* **Try it**
Copy the text of all the data below line for line, without changing a word, and leave the pictures out of your answer.
=== Begin Enclosure ===
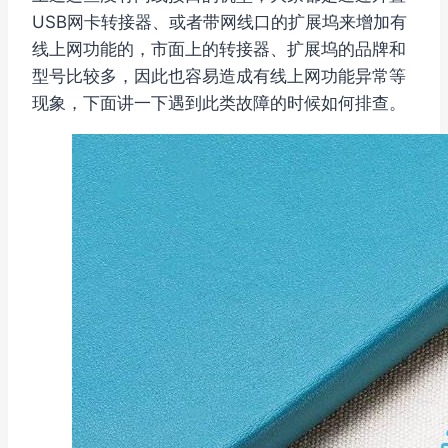
USB网卡转接器、或者带网线口的扩展坞来增加有
线上网功能的，市面上的转接器、扩展坞的品牌和
型号比较多，因此也容易造成有线上网功能异常等
现象，下面讲一下遇到此类故障的时候如何排查。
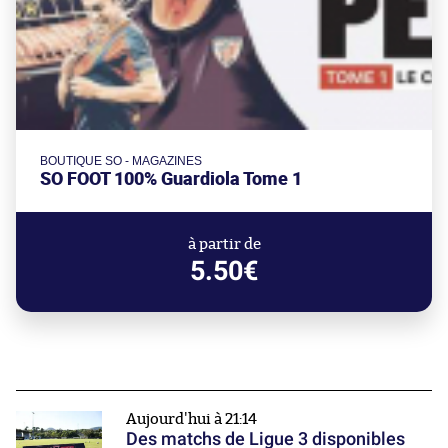
BOUTIQUE SO - MAGAZINES
SO FOOT 100% Guardiola Tome 1
à partir de
5.50€
Aujourd'hui à 21:14
Des matchs de Ligue 3 disponibles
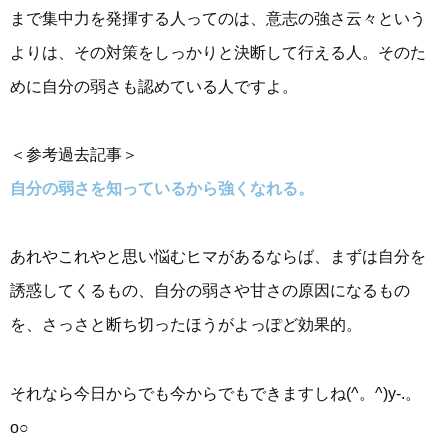
まで集中力を発揮する人ってのは、意志の強さ云々という
よりは、その対策をしっかりと決断して行える人。そのた
めに自分の弱さも認めている人ですよ。
＜参考過去記事＞
自分の弱さを知っているから強くなれる。
あれやこれやと思い悩むヒマがあるならば、まずは自分を
誘惑してくるもの、自分の弱さや甘さの原因になるもの
を、さっさと断ち切ったほうがよっぽど効果的。
それなら今日からでも今からでもできますしね(^。^)y-.。
o○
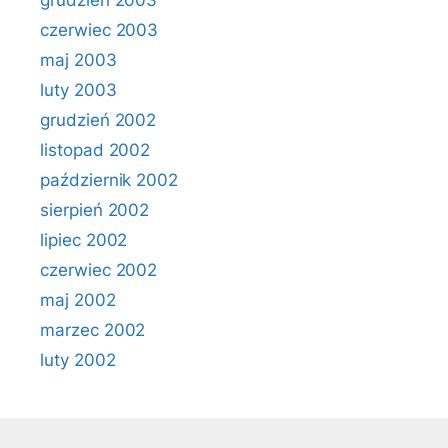
grudzień 2003
czerwiec 2003
maj 2003
luty 2003
grudzień 2002
listopad 2002
październik 2002
sierpień 2002
lipiec 2002
czerwiec 2002
maj 2002
marzec 2002
luty 2002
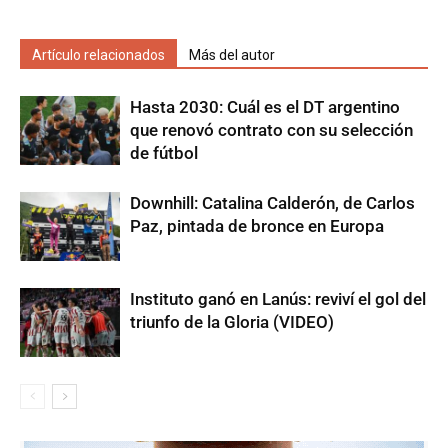
Artículo relacionados
Más del autor
Hasta 2030: Cuál es el DT argentino
que renovó contrato con su selección
de fútbol
Downhill: Catalina Calderón, de Carlos
Paz, pintada de bronce en Europa
Instituto ganó en Lanús: reviví el gol del
triunfo de la Gloria (VIDEO)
=== End Enclosure ===
* **Answer space**
USB网卡转接器、或者带网线口的扩展坞来增加有
线上网功能的，市面上的转接器、扩展坞的品牌和
型号比较多，因此也容易造成有线上网功能异常等
现象，下面讲一下遇到此类故障的时候如何排查。
BOUTIQUE SO - MAGAZINES
SO FOOT 100% Guardiola Tome 1
à partir de
5.50€
Aujourd'hui à 21:14
Des matchs de Ligue 3 disponibles
まで集中力を発揮する人ってのは、意志の強さ云々という
よりは、その対策をしっかりと決断して行える人。そのた
めに自分の弱さも認めている人ですよ。
＜参考過去記事＞
自分の弱さを知っているから強くなれる。
あれやこれやと思い悩むヒマがあるならば、まずは自分を
誘惑してくるもの、自分の弱さや甘さの原因になるもの
を、さっさと断ち切ったほうがよっぽど効果的。
それなら今日からでも今からでもできますしね(^。^)y-.。
o○
grudzień 2003
czerwiec 2003
maj 2003
luty 2003
grudzień 2002
listopad 2002
październik 2002
sierpień 2002
lipiec 2002
czerwiec 2002
maj 2002
marzec 2002
luty 2002
Artículo relacionados
Más del autor
Hasta 2030: Cuál es el DT argentino
que renovó contrato con su selección
de fútbol
Downhill: Catalina Calderón, de Carlos
Paz, pintada de bronce en Europa
Instituto ganó en Lanús: reviví el gol del
triunfo de la Gloria (VIDEO)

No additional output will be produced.